◆ TASK OBJECTIVE ◆
Restate each record below word for word, skipping images.

◆ EXTRACTED RECORDS ◆
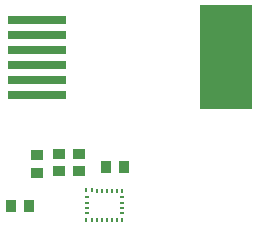
<source format=gtp>
G04 #@! TF.FileFunction,Paste,Top*
%FSLAX46Y46*%
G04 Gerber Fmt 4.6, Leading zero omitted, Abs format (unit mm)*
G04 Created by KiCad (PCBNEW 4.0.6-e0-6349~53~ubuntu16.04.1) date Sat Jul 29 16:27:28 2017*
%MOMM*%
%LPD*%
G01*
G04 APERTURE LIST*
%ADD10C,0.150000*%
%ADD11R,5.000000X0.760000*%
%ADD12R,4.500000X8.800000*%
%ADD13R,0.250000X0.350000*%
%ADD14R,0.350000X0.250000*%
%ADD15R,0.899160X1.000760*%
%ADD16R,0.900000X1.000000*%
%ADD17R,1.000760X0.899160*%
%ADD18R,1.000000X0.900000*%
G04 APERTURE END LIST*
D10*
D11*
X146000000Y-99325000D03*
X146000000Y-101865000D03*
X146000000Y-104405000D03*
X146000000Y-103135000D03*
X146000000Y-105675000D03*
X146000000Y-100595000D03*
D12*
X162050000Y-102500000D03*
D13*
X153205000Y-113775000D03*
X150195000Y-113750000D03*
X153205000Y-116225000D03*
X150195000Y-116225000D03*
X151915000Y-116225000D03*
X152775000Y-116225000D03*
X152345000Y-116225000D03*
X152775000Y-113775000D03*
D14*
X153175000Y-115645000D03*
X153175000Y-115215000D03*
D13*
X151915000Y-113775000D03*
X152345000Y-113775000D03*
X150625000Y-113750000D03*
D14*
X150225000Y-115645000D03*
X150225000Y-114355000D03*
D13*
X151055000Y-113775000D03*
D14*
X150225000Y-114785000D03*
X150225000Y-115215000D03*
X153175000Y-114355000D03*
X153175000Y-114785000D03*
D13*
X151485000Y-113775000D03*
X151055000Y-116225000D03*
X151485000Y-116225000D03*
X150625000Y-116225000D03*
D15*
X153351840Y-111800000D03*
D16*
X151848160Y-111800000D03*
D17*
X149600000Y-112151840D03*
D18*
X149600000Y-110648160D03*
D17*
X146000000Y-110748160D03*
D18*
X146000000Y-112251840D03*
D15*
X143848160Y-115100000D03*
D16*
X145351840Y-115100000D03*
D17*
X147900000Y-112151840D03*
D18*
X147900000Y-110648160D03*
M02*

</source>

◆ RESULT OF THE EXERCISE ◆
<source format=gtp>
G04 #@! TF.FileFunction,Paste,Top*
%FSLAX46Y46*%
G04 Gerber Fmt 4.6, Leading zero omitted, Abs format (unit mm)*
G04 Created by KiCad (PCBNEW 4.0.6-e0-6349~53~ubuntu16.04.1) date Sat Jul 29 16:27:28 2017*
%MOMM*%
%LPD*%
G01*
G04 APERTURE LIST*
%ADD10C,0.150000*%
%ADD11R,5.000000X0.760000*%
%ADD12R,4.500000X8.800000*%
%ADD13R,0.250000X0.350000*%
%ADD14R,0.350000X0.250000*%
%ADD15R,0.899160X1.000760*%
%ADD16R,0.900000X1.000000*%
%ADD17R,1.000760X0.899160*%
%ADD18R,1.000000X0.900000*%
G04 APERTURE END LIST*
D10*
D11*
X146000000Y-99325000D03*
X146000000Y-101865000D03*
X146000000Y-104405000D03*
X146000000Y-103135000D03*
X146000000Y-105675000D03*
X146000000Y-100595000D03*
D12*
X162050000Y-102500000D03*
D13*
X153205000Y-113775000D03*
X150195000Y-113750000D03*
X153205000Y-116225000D03*
X150195000Y-116225000D03*
X151915000Y-116225000D03*
X152775000Y-116225000D03*
X152345000Y-116225000D03*
X152775000Y-113775000D03*
D14*
X153175000Y-115645000D03*
X153175000Y-115215000D03*
D13*
X151915000Y-113775000D03*
X152345000Y-113775000D03*
X150625000Y-113750000D03*
D14*
X150225000Y-115645000D03*
X150225000Y-114355000D03*
D13*
X151055000Y-113775000D03*
D14*
X150225000Y-114785000D03*
X150225000Y-115215000D03*
X153175000Y-114355000D03*
X153175000Y-114785000D03*
D13*
X151485000Y-113775000D03*
X151055000Y-116225000D03*
X151485000Y-116225000D03*
X150625000Y-116225000D03*
D15*
X153351840Y-111800000D03*
D16*
X151848160Y-111800000D03*
D17*
X149600000Y-112151840D03*
D18*
X149600000Y-110648160D03*
D17*
X146000000Y-110748160D03*
D18*
X146000000Y-112251840D03*
D15*
X143848160Y-115100000D03*
D16*
X145351840Y-115100000D03*
D17*
X147900000Y-112151840D03*
D18*
X147900000Y-110648160D03*
M02*

</source>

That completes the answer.